EXERCISE INSTRUCTIONS
Count the lines below that hold "ولكن". Give the number without comment.

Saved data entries
++++
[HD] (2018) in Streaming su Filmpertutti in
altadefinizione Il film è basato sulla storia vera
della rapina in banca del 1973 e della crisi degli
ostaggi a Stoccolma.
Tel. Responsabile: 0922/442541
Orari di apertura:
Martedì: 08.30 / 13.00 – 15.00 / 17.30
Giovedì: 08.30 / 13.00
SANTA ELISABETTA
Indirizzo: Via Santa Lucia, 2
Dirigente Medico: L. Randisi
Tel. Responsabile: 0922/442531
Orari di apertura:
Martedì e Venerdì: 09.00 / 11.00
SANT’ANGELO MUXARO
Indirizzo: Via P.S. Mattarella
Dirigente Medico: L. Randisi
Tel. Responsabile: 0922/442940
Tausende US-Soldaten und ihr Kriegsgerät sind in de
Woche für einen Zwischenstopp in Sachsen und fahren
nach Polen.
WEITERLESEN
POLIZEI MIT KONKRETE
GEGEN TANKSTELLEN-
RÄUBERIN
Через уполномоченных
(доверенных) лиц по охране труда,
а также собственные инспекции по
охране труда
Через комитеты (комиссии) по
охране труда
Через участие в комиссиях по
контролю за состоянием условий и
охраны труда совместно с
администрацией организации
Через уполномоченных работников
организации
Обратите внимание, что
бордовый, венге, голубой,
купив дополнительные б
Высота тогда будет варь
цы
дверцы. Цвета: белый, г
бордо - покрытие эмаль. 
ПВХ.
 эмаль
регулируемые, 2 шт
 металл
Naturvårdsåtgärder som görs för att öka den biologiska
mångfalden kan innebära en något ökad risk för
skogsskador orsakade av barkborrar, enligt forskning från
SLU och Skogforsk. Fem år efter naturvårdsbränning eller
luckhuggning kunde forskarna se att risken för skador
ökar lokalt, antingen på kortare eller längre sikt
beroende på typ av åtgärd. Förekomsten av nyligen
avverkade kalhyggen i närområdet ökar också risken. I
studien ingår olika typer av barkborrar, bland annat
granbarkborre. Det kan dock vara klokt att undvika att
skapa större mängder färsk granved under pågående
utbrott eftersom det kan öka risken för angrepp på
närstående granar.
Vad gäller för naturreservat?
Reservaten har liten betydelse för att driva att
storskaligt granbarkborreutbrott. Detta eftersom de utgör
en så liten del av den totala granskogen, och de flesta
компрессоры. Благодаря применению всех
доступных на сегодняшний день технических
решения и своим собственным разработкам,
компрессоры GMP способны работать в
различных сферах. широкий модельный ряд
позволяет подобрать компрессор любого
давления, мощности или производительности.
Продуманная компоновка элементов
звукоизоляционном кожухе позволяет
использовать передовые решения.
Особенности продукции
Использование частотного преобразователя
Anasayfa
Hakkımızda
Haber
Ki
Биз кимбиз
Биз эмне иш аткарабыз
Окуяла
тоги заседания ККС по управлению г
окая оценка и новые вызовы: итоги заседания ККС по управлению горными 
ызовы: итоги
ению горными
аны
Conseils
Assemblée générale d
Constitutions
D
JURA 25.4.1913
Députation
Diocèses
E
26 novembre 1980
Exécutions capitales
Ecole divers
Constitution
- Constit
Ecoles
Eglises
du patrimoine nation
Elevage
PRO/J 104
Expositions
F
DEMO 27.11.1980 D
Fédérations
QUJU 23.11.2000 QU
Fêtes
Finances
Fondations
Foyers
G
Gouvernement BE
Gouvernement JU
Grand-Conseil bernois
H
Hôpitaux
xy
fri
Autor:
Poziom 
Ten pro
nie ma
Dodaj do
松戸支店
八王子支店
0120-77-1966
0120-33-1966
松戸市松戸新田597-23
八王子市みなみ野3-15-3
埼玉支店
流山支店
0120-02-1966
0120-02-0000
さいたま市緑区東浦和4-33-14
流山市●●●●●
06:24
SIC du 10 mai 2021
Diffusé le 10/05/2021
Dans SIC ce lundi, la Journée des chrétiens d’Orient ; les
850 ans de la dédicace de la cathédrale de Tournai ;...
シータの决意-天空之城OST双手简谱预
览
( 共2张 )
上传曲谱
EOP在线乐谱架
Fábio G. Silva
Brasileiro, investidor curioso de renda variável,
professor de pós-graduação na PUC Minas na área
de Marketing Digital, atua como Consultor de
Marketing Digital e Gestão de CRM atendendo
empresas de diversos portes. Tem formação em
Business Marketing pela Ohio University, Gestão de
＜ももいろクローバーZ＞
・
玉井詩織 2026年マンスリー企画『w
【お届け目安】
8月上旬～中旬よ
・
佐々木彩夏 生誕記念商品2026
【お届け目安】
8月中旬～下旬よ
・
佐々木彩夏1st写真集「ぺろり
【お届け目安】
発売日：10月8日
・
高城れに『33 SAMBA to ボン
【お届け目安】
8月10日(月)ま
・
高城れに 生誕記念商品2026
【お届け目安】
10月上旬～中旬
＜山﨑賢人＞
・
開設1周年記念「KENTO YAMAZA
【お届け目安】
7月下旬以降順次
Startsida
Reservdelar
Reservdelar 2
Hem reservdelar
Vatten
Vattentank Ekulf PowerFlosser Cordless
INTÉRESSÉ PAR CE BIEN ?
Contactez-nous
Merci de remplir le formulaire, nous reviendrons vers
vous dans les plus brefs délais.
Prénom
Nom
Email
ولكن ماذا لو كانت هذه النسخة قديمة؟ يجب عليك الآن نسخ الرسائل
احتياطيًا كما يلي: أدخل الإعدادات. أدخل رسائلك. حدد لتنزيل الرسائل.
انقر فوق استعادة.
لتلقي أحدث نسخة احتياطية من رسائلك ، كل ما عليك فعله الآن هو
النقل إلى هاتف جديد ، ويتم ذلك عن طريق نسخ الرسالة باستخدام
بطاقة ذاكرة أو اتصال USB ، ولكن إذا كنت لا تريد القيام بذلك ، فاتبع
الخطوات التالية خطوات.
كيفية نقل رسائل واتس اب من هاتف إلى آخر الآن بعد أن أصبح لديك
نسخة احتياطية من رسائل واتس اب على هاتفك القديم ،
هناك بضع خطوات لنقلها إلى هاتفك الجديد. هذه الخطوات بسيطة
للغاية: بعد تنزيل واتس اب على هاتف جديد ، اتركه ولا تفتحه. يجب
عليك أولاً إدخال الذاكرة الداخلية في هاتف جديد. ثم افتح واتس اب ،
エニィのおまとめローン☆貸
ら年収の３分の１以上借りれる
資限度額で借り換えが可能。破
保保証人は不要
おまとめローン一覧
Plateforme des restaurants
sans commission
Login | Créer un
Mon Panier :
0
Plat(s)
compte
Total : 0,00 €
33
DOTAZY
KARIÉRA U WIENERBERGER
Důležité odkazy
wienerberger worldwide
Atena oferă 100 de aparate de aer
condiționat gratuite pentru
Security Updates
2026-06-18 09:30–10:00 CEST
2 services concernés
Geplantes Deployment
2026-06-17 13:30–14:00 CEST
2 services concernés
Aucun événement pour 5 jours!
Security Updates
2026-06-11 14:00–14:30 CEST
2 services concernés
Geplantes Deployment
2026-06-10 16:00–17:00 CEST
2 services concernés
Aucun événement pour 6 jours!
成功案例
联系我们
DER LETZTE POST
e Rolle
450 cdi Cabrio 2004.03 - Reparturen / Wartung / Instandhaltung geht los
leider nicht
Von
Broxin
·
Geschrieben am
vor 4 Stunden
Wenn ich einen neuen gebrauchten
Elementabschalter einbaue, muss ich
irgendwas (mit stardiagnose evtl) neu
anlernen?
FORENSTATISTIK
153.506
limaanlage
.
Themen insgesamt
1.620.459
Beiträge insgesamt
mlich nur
++++
RESPONSE
2